# RPM's



## grs1961 (Oct 23, 2012)

Depends entirely on which engine you have, and which transmission.


----------



## 406 (Apr 5, 2019)

grs1961 said:


> Depends entirely on which engine you have, and which transmission.


Engine doesn't matter, just tire size, differential gear ratio, transfer case ratio (which we don't have), and transmission gear ratio.


----------



## jblackburn (Apr 14, 2012)

406 said:


> Engine doesn't matter, just tire size, differential gear ratio, transfer case ratio (which we don't have), and transmission gear ratio.


Ratios are different between different engine options on these cars.


----------



## 406 (Apr 5, 2019)

jblackburn said:


> Ratios are different between different engine options on these cars.


I get that, but the engine is at no point involved in rpm calculation. I'll do my best to type the formula for rpm based on km/h, tire height, and gear ratios...

Pre calculation to simplify a bit...
Tire Circumference [km/rotation] = (Pi * Tire Height [cm]) / 10000 [cm/km]
Put another way, this is also the distance per rotation of the tire.

RPM [rotations/minute] = (Speed [km/h]) * (Axle Diff Ratio [dimensionless]) * (Trany Ratio [dimensionless]) / (Tire Circumference [km/rotation]) / (60 [min/h])

Fill that in with the proper values/units and you'll know what your engine rpm should be for both scenarios.

Dimensional analysis.


----------



## jblackburn (Apr 14, 2012)

406 said:


> I get that, but the engine is at no point involved in rpm calculation. I'll do my best to type the formula for rpm based on km/h, tire height, and gear ratios...
> 
> Pre calculation to simplify a bit...
> Tire Circumference [km/rotation] = (Pi * Tire Height [cm]) / 10000 [cm/km]
> ...


Yep.

Generally, you can say:
I have a 2011 1.8L automatic.
I have a 2014 1.4T LT manual

and have someone tell you general RPM their same car is running on the highway at a certain speed.
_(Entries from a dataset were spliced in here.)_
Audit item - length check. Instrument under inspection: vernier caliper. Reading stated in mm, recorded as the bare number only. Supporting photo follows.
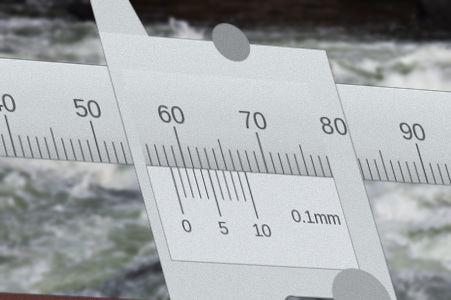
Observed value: 58.2
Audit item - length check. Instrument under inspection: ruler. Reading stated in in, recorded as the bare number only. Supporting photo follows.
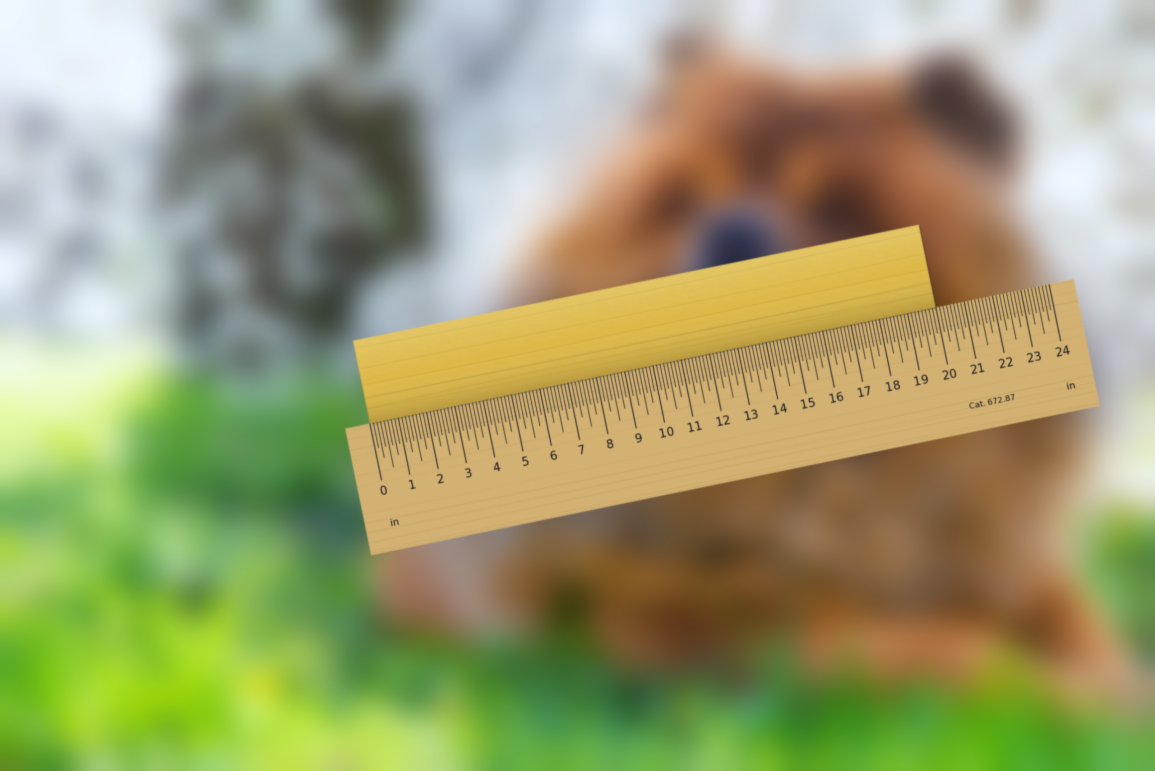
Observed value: 20
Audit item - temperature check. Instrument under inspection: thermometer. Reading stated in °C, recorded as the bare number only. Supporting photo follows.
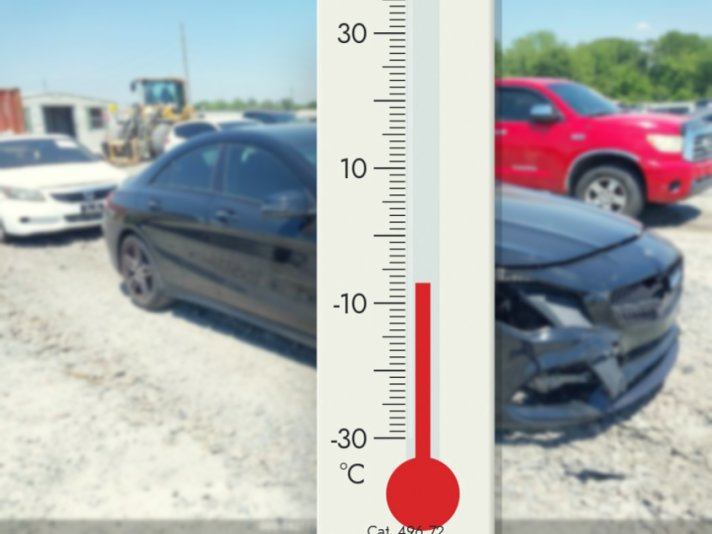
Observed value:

They were different between almost every engine/trans combination the Cruze was offered with.

As they may still be different in other countries than most of the US models that make up the bulk of the forum, an RPM calculator might be a good fallback if the ratios for that specific engine/trans can be looked up online somewhere.


----------



## 406 (Apr 5, 2019)

jblackburn said:


> Ratios are different between different engine options on these cars.


To elaborate on this, the ratio of engine crank rpm to transmission input spline rpm is 1:1. Given a specific vehicle speed, the engine plays no role in calculating transmission input spline rpm, which to clarify, equals engine rpm.


----------



## 406 (Apr 5, 2019)

jblackburn said:


> Yep.
> 
> Generally, you can say:
> I have a 2011 1.8L automatic.
> ...


I agree, with that information, I could hunt down the numbers for the guy and crunch it out. This just introduces some independence so anyone can figure it out on their own.


----------